The second quarter turned out better than many had anticipated.
Casino companies have learned to operate at limited capacity. Gamblers have showed up to play. And the outlooks given by CEOs have been sober, but confident.
The current state of gaming business and outlook look something like this:
- Online gambling companies prospered while their brick-and-mortar cousins were closed. The question becomes, how much of this windfall will stick once casinos fully reopen and customers become comfortable traveling?
- Sports betting companies have seen their businesses suffer, but are bouncing back as eager gamblers jump all over major sports leagues resuming play. Looking into next year, sports will fully return, and U.S. states will continue to legalize betting. So this is a growth industry, as clearly as riverboats were in the 1990s.
- Regional and locals casinos are living up to expectations that their business is recovering sooner and to a greater extent than destination markets. More importantly, cost reductions have considerably offset the effects of lower revenues, and it appears executives are committed to permanently reducing money-losing or marginal amenities. Bye-bye, buffets.
- Destination markets, also as expected, are in difficulty. They likely will stay that way as long as Singapore air travel is restricted, Macau feeder markets essentially shut down travel, air traffic into Las Vegas remains minimal, and conventions continue to cancel.
- Liquidity is no longer an urgent issue. Gaming companies largely have done an excellent job of cutting expenses and arranging to have cash, or access to it. They are not facing imminent crises.
There are other encouraging signs. Airline passenger traffic at Las Vegas, McCarran International Airport nearly tripled from May to June, and was almost seven times that of April, showing that airlines will provide capacity if consumers provide demand.
The overall economy continues to outperform expectations, and the Fed and Congress are intent on providing whatever aid is needed to keep it going.
There are longer-term concerns.
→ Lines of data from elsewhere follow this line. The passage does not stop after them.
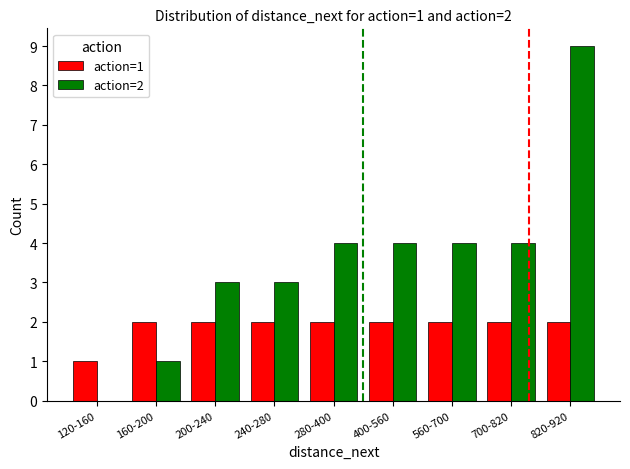

Reading right to left, transcribe all the data shown in this chart.

action=1: 2	2	2	2	2	2	2	2	1
action=2: 9	4	4	4	4	3	3	1	0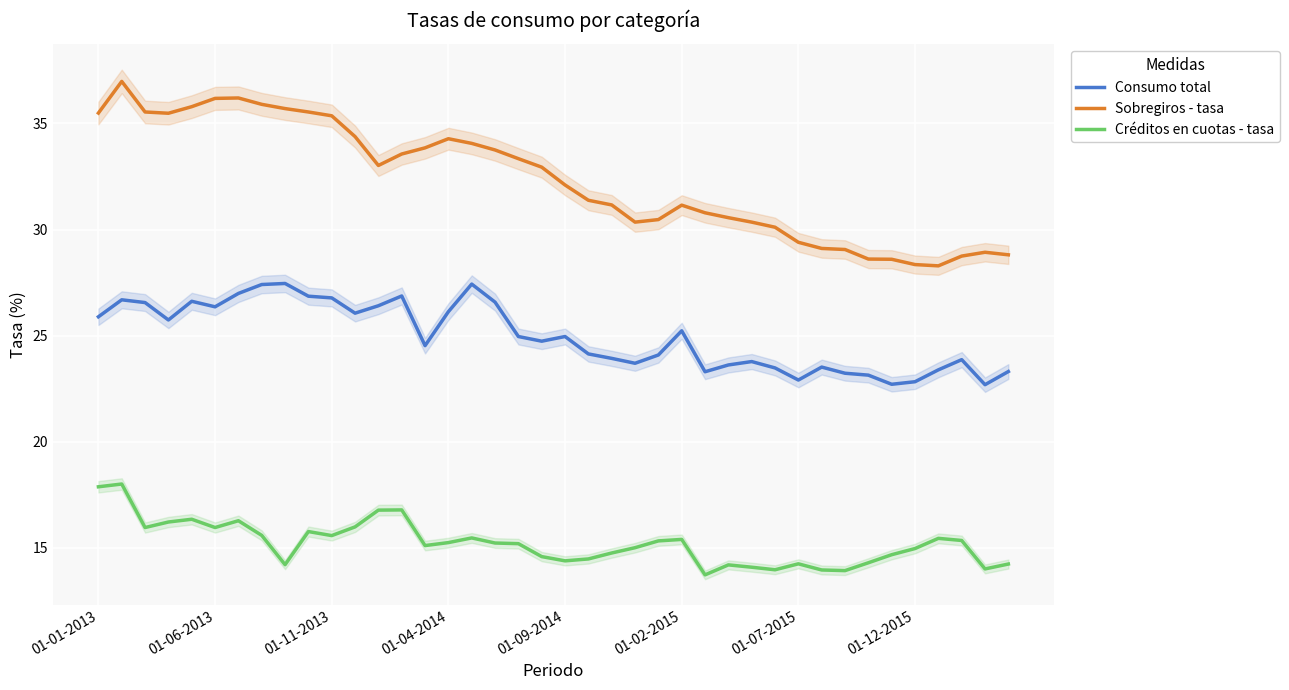

What is the value of the Sobregiros - tasa point at the 12th from the left?

34.4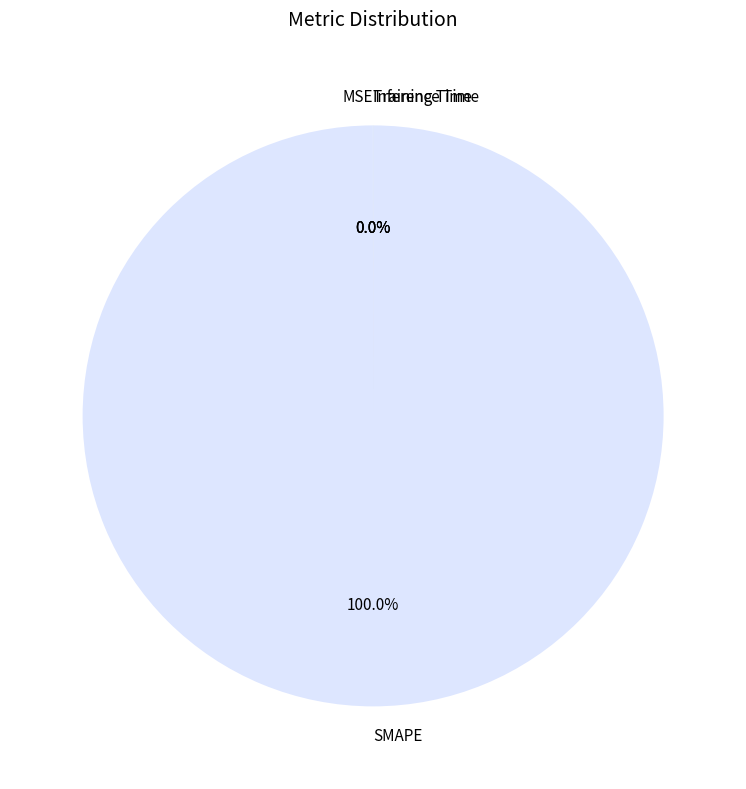

Is there a majority slice in this chart?

Yes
What happens when the inevitable flattening or decline of economic activity occurs and as more jobs and businesses disappear? Then there is the eventual impact on inflation from all the debt piling up. However, the near-term avoidance of economic catastrophe gives some reason for optimism that those waters can be navigated safely.
Financial crises are times of opportunity as well as difficulty. For every old-line brick-and-mortar business that files bankruptcy, new companies like Zoom arise to capitalize on the changed environment.
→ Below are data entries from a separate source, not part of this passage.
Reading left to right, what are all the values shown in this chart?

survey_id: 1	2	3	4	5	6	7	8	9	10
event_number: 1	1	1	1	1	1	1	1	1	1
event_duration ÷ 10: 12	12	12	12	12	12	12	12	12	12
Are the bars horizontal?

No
Covid-19 has presented investors with what some call the stay-at-home plays, like Netflix prospering as theaters remain dark, Peloton inspiring at-home exercise while gyms struggle, or Grubhub delivering restaurant-made meals while the restaurants themselves suffer. And it accelerated the digitalization of the economy, including Amazon’s ever greater dominance.
Gaming has its own set of stay-at-home winners in the iGaming stocks and those brick-and-mortar companies that are seen as adapting to the new business models, such as Penn National, with its stake in BarStool sports media company. PENN stock is now 10 times its mid-March low. Hard to argue with a 1,000 percent appreciation in four months.
Let’s Get Together
The Penn National purchase is indicative of another trend—convergence. The gaming company of the past either ran a casino or sold slot machines and equipment to casinos.
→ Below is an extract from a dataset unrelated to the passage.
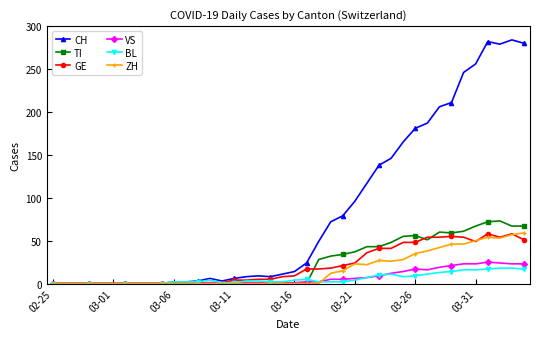

Which series has the largest total across all categories?

CH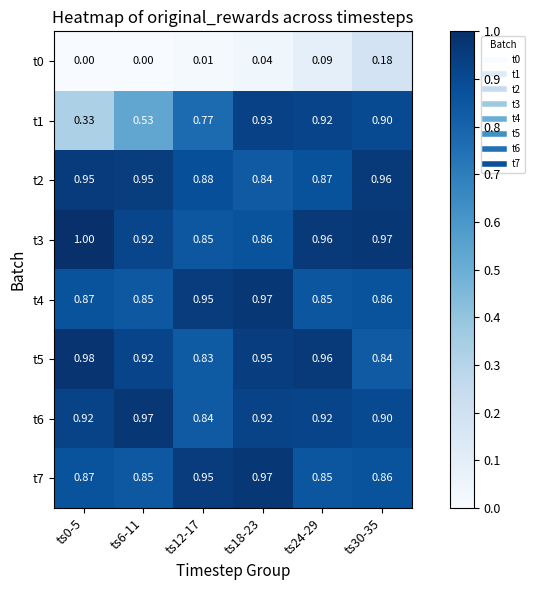

Is the value of t3 at ts0-5 greater than the value of t1 at ts30-35?

Yes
The gaming company of the future will be an amalgam of businesses. On the supplier side, look at Scientific Games and IGT. They have lotteries, slot machines, casino management systems, social and iGaming and sports betting platforms. Aristocrat is as much a social gamer as a slot supplier.
Casinos still have slots, table games and hotel rooms, but they also have retail, convention space, iGaming operations and sports betting.
That convergence will continue.
The REIT Irony
But brick-and-mortar opportunities remain.
Perhaps the best examples of this are the gaming REITs: Gaming and Leisure Properties, MGM Growth Properties and VICI Properties.
Just a few months ago, many REIT investors avoided gaming REITs because their tenant bases are not diverse. They’re only casinos. Further, their tenant bases are concentrated. Each REIT has one primary tenant, the company from which it was spun off: Penn National, MGM Resorts and Caesars Entertainment.
Today, while non-gaming REIT stocks have been hammered as tenants such as restaurants and shopping malls stopped paying rent, gaming REITs are happily collecting full rents from their casino tenants.
At some point, gaming REITs will diversify. Diversification obviously is wise in almost every economic environment. But the point is that investors can still benefit from old-fashioned investments.
And in today’s low-interest rate world, with dividend yields ranging from over 5 percent to more than 7 percent, gaming REITs are the kinds of stalwart investments that can benefit even the trendiest stay-at-home and techy portfolio.